Fetal cystoscopy image within the bladder (B) demonstrating the point of obstruction at the urethra (U)

Fig. 5

a pre-amnioinfusion insertion of an echo-tip 22 gauge needle into the amniotic cavity (pocket of loops of cord adjacent to fetal limb), and b) Color Doppler imaging demonstrating amnioinfusion using sterile saline

Fetal vesicostomy, via open fetal surgery, is yet another treatment option for LUTO [35, 36]. However, despite its promising neonatal results, the associated maternal and perinatal morbidity, along with the paucity of large scale data preclude it’s widespread use for the treatment of LUTO at this time. In addition, this technique does not improve the bladder function [35]. Despite the promising results for each of the above interventions, there remains a paucity of high quality data supporting the use of fetal intervention in cases of LUTO with a favorable prognostic profile and oligohydramnios.

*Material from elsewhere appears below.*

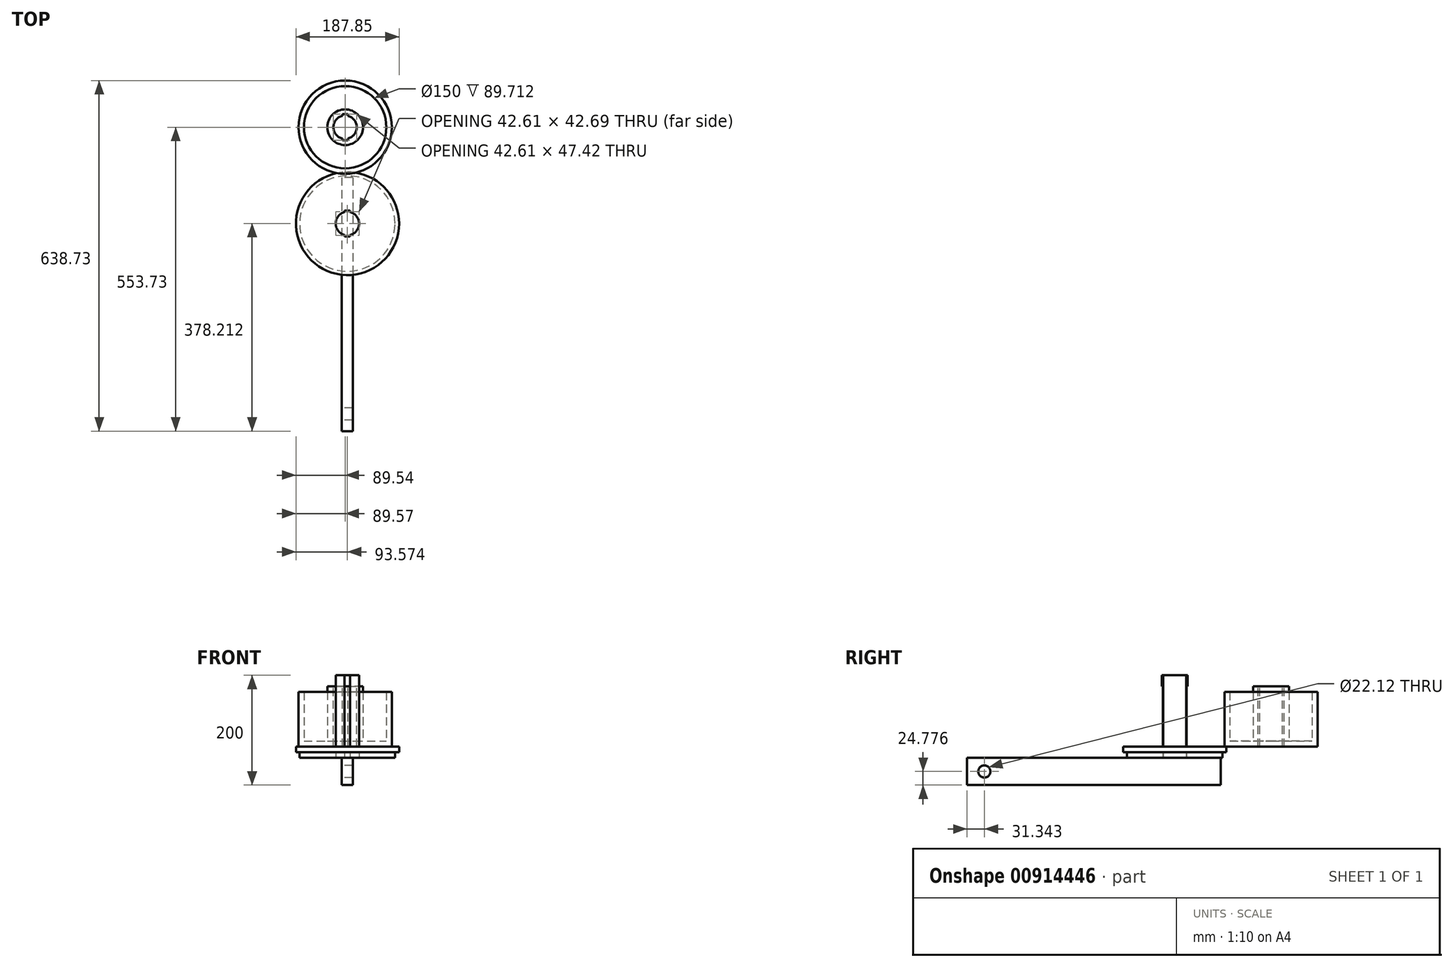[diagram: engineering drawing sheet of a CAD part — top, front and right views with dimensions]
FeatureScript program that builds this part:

With respect to outcomes for the abovementioned intervention, a recent review by Morris and Kilby provided a useful overview [7]. Vesicoamniotic shunting improved perinatal survival when compared with no treatment (odds ratio (OR) 3.86; 95 % confidence intervals (CI) 2.00–7.45), albeit at the expense of residual risk of poor long-term postnatal renal function (OR 0.67, 95 % CI 0.22–2.00). Similarly, cystoscopy appears to improve perinatal survival by an OR of 20.51 (95 % CI 3.87–106.89); however, when compared to shunting, there appears to be no significant improvement in perinatal survival OR 1.49 (0.13–16.97). Appropriately, they concluded that while prenatal intervention appears to improve perinatal survival, there might be a trend towards increased childhood morbidity (associated with chronically poor renal function) in the survivors, a point which should be made clear to the parents at the time of diagnosis [7].

Expectant management is yet another option for couples facing this serious problem in their child. In cases of LUTO with preserved normal amniotic fluid levels, favorable pulmonary function should be expected. The parents should meet with pediatric subspecialists to prepare for the postnatal course, which may include surgery and dialysis. In cases of LUTO with oligohydramnios, palliative care should be offered. In the event the parents decline palliative care, consultation with pediatric subspecialists, especially Neonatology should be undertaken to prepare the parents for expected complications especially pulmonary hypoplasia. Furthermore, discussions between the obstetric team and the parents should be held to review parental wishes for intervention in the event of non-reassuring fetal status considering the poor prognosis.

Lastly, consideration for intervention should be given for those fetuses with a poor prognostic profile, or end-stage fetal renal disease, which are not candidates for the above interventions [2]. While termination of the pregnancy or palliative care is the uniformly accepted recommendation for these cases, they may not be an option for some parents due to personal or religious beliefs. In such instances, under an experimental and case-by-case basis, some groups (including the author) have offered serial amnioinfusions(Fig. 5) for pulmonary palliation [37, 38]. The couple is asked to meet with Neonatology, Pediatric Urology, and Pediatric Nephrology to thoroughly review the expected outcomes (including morbidity and mortality) of a neonate with end-stage renal disease requiring dialysis and transplantation. If still interested, serial amnioinfusions are performed for oligohydramnios until 28–30 weeks, and delivery for fetal distress reserved until an estimated fetal weight of 2–2.5 kg to allow for peritoneal dialysis cathether placement candidacy. It must be noted that this intervention is experimental, and large-scale studies are needed to assess its utility and safety.